Every time I think about her now, my chest fills with this strange ache … love and grief braided together. I miss her voice, her chaos, her energy. I miss the way her daughter’s tiny arms wrapped around my waist, the way she’d call my name like it was something safe. I was like family.


And yet, I can’t forget the silence… how every time I tried to open up, she’d drift away, scrolling, drinking more, drunk anger rising with complaints ruining the experience, disappearing. I can’t forget the feeling of being invisible in a friendship that was supposed to save us both.


I tell myself she’s just lost. That maybe she’ll come back someday when she’s ready to be real again. But deep down, I know some people never come back.


Still, I hope she does.


Because despite everything … the chaos, the hurt, the loneliness … I fucking love her.


Not the way people say I love you in passing, but the way I’ve learned to love everyone who’s ever been broken like me: fiercely, quietly, without guarantee.


I love her the way I wish someone had loved me when I was at my worst.


And maybe that’s the real truth … that love, even unreturned, still matters. That listening, even when it hurts, still means something. That I can miss her, be angry at her, and still want her to heal and be around as my neighbor/friend/sister… I don’t know if she’ll ever understand what she meant to me. But I know this though…. I know she taught me that even the most painful connections can still make us softer. That sometimes love doesn’t fix anything … it just teaches us how to survive without closing our hearts completely.

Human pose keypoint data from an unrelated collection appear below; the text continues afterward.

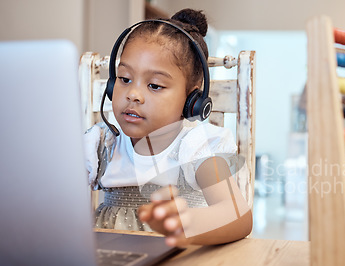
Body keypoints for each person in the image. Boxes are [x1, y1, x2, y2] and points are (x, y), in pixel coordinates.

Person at [84, 9, 252, 247]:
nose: (133, 94)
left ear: (191, 99)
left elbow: (239, 217)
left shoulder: (196, 147)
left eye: (154, 85)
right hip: (108, 263)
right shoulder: (101, 142)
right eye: (124, 79)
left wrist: (184, 224)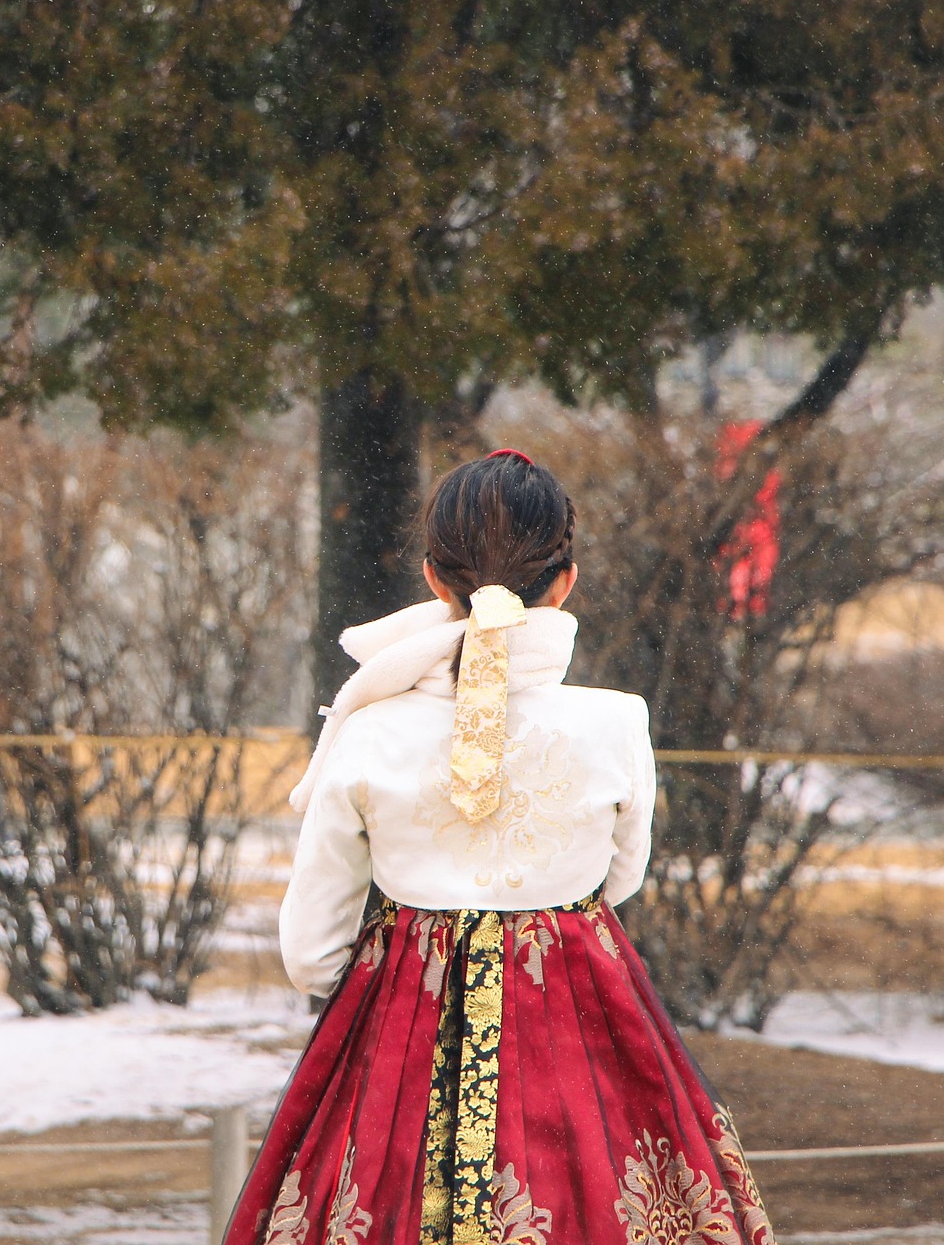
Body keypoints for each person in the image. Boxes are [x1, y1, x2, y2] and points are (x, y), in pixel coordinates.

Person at [224, 450, 776, 1245]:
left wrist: (405, 965)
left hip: (401, 1049)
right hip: (578, 1033)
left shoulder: (369, 731)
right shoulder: (616, 722)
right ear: (565, 581)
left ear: (432, 578)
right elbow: (616, 883)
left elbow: (311, 955)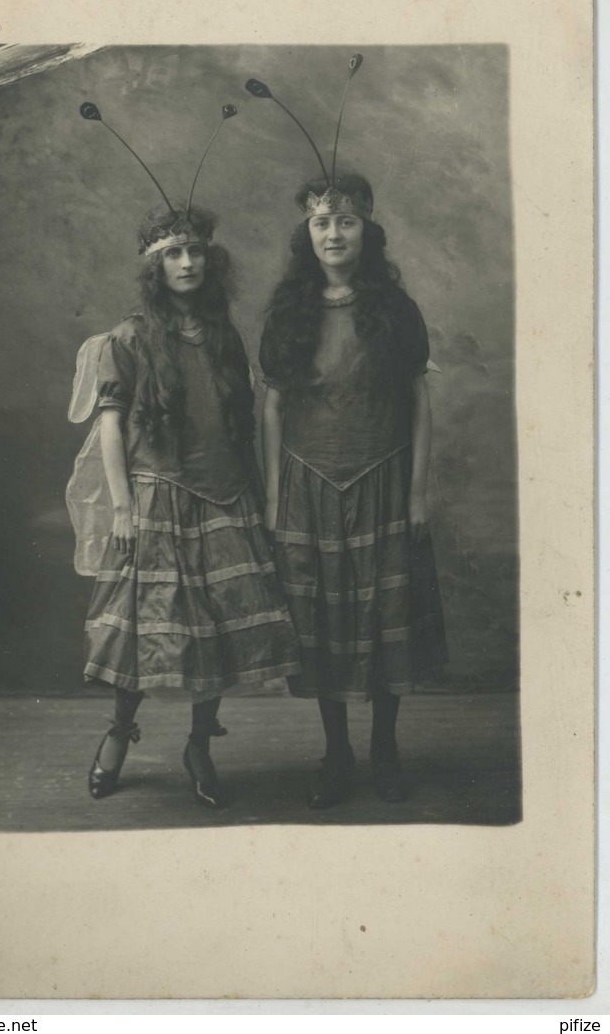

I still keep her number in my phone. I don’t text it anymore… I mean I did once but it was t about any of this… and she responded with a quick annoyed text back but I let it be and didn’t respond… But I look at our past texts sometimes, the way you look at a scar … proof that you once bled and somehow didn’t die.


And I whisper into the quiet, like a prayer I don’t expect answered…


I miss you.

I love you.

And I hope you find your way back to yourself.